Captain John Cook was born in April 1889 in the Burnside Hospital, and he died from natural causes on the 10th of April 1970 in Maylands, Adelaide. His mother was Eliza Ann Cook and his father’s name was John. He and his family lived in at Burnside, Adelaide and he went to the local public school on High Street, Burnside. Before Cook joined the Australian Imperial Force he worked as a labourer and his religion was Baptist. 

He was 5 feet and 8 inches tall, and he had blue eyes and brown hair. Cook was not married at the time of enlistment and remained single during the war. He enlisted on the 10th of January 1916 and was placed in the 43rd Battalion, ranked as a private. The 43rd Battalion was one of the last Battalions to be raised in South Australia. This specific Battalion left Australia in June 1916 and stopped in Egypt for a while to set up Mena camp near the Great Pyramids to begin training in preparation for the Western Front. The Battalion spent majority of 1917 in a trench in Flanders.

On the 1st of August 1916 Cook was admitted to the hospital, the reason is unknown and released on the 8th of August.

On the 21st of November 1916, Cook was absent without leave for 3 days and not back with the Battalion until the 23rd of November. On the 25th of November he then proceeded back to France, this was shortly after the Battle of the Sommes. On the 17th of December he was admitted to the 7th General Field hospital with the mumps. He then was released from the hospital on the 6th of January 1917. He rejoined the unit on 7th of January and was in the field for 4 months at the Western Front from the 18th of January to the 25th of April 1917 when he was admitted to the 2nd Casualty Clearing Station with a Hernia. He was transported by the 6th Ambulance train to the 25th General Hospital in Hardelot arriving 1st May 1917. Once treated he was sent to the 7th Convalescent Hospital in Boulogne. Eventually, he rejoined his unit on the 5th August 1917 and stayed in the field until the 18th of September. Australians were in Belgium and fought side by side at Broodseinde for the Third Battle of Ypres that occurred from the 31st of July to the 10th of November 1917.

Cook sprained his ankle during the battle and transferred through different hospitals from the 24th of September until the 18th December 1918 when he rejoined the 43rd Battalion. Cook left for England to have leave on the 20th of January 1918. His Battalion was already getting ready to part with the Allies offensive operations to push back the German forces in England around this time of 1918.

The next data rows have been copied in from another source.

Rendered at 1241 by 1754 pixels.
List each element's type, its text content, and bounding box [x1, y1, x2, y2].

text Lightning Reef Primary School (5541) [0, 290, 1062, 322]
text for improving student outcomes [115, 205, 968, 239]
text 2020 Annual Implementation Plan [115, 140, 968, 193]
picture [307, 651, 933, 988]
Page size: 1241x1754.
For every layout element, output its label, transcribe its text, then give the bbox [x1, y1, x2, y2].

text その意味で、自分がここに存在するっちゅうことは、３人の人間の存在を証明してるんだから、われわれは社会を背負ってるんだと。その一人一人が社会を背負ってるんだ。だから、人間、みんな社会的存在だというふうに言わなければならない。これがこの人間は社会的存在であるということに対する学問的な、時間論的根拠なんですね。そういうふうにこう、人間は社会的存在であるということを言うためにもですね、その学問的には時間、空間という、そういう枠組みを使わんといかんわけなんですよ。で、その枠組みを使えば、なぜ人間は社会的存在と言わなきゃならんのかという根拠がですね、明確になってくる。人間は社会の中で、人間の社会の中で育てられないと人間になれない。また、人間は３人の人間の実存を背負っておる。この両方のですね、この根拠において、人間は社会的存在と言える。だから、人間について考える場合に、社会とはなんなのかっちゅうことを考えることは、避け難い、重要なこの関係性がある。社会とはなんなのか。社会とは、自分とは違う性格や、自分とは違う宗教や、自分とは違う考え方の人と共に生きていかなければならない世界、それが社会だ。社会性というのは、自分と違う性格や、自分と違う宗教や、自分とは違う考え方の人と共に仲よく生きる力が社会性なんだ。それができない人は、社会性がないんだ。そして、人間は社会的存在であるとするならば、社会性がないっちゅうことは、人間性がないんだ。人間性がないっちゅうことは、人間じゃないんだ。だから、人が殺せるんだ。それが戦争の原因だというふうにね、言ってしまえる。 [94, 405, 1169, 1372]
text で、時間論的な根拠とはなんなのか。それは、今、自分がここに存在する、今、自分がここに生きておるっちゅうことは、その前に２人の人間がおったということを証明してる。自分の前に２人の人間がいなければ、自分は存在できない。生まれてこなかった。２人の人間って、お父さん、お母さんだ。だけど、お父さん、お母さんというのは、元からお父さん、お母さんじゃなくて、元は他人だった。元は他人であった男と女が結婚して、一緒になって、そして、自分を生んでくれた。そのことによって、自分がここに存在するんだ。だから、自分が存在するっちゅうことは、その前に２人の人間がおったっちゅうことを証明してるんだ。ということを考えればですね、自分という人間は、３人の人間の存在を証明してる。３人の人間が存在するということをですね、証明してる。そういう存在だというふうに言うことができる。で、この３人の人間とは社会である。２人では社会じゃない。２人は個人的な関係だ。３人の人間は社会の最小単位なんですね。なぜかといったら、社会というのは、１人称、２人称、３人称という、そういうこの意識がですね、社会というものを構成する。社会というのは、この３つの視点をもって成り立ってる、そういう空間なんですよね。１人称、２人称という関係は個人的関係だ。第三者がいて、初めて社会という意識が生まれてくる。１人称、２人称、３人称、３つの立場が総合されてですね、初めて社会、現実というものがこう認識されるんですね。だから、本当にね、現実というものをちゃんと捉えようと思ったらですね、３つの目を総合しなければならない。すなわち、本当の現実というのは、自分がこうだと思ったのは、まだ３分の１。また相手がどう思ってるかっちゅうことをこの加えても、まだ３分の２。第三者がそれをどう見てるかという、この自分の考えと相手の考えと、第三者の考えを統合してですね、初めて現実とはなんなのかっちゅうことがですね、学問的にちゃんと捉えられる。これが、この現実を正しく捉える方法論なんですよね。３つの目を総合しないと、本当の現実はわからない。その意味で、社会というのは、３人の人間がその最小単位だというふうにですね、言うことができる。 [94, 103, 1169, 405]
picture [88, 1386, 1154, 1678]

Cook then rejoined his Battalion on the 6th of February 1918 and was admitted to hospital the next day with scabies which was a disease of parasitic infestation. Once again, he rejoined his unit on the 18th February 1918. He fought for a couple of months before being admitted to hospital again with Meningitis on 16th May. He developed Pyrexia (fever) and was sent to hospital in England, ending up in the Norfolk War Hospital in Norwich by the 23rd May. He was given leave from 3rd August – 17th August and when he reported back for duty he was sent back to Australia due to being medically unfit with Neurasthenia (lack of sleep, anxiety, fatigue caused from mental effort and exhaustion)

Cook safely made it home to his mother and father. He returned on the 28th of December 1918 and passed away at the age of 81 from natural causes in Maylands South Australia.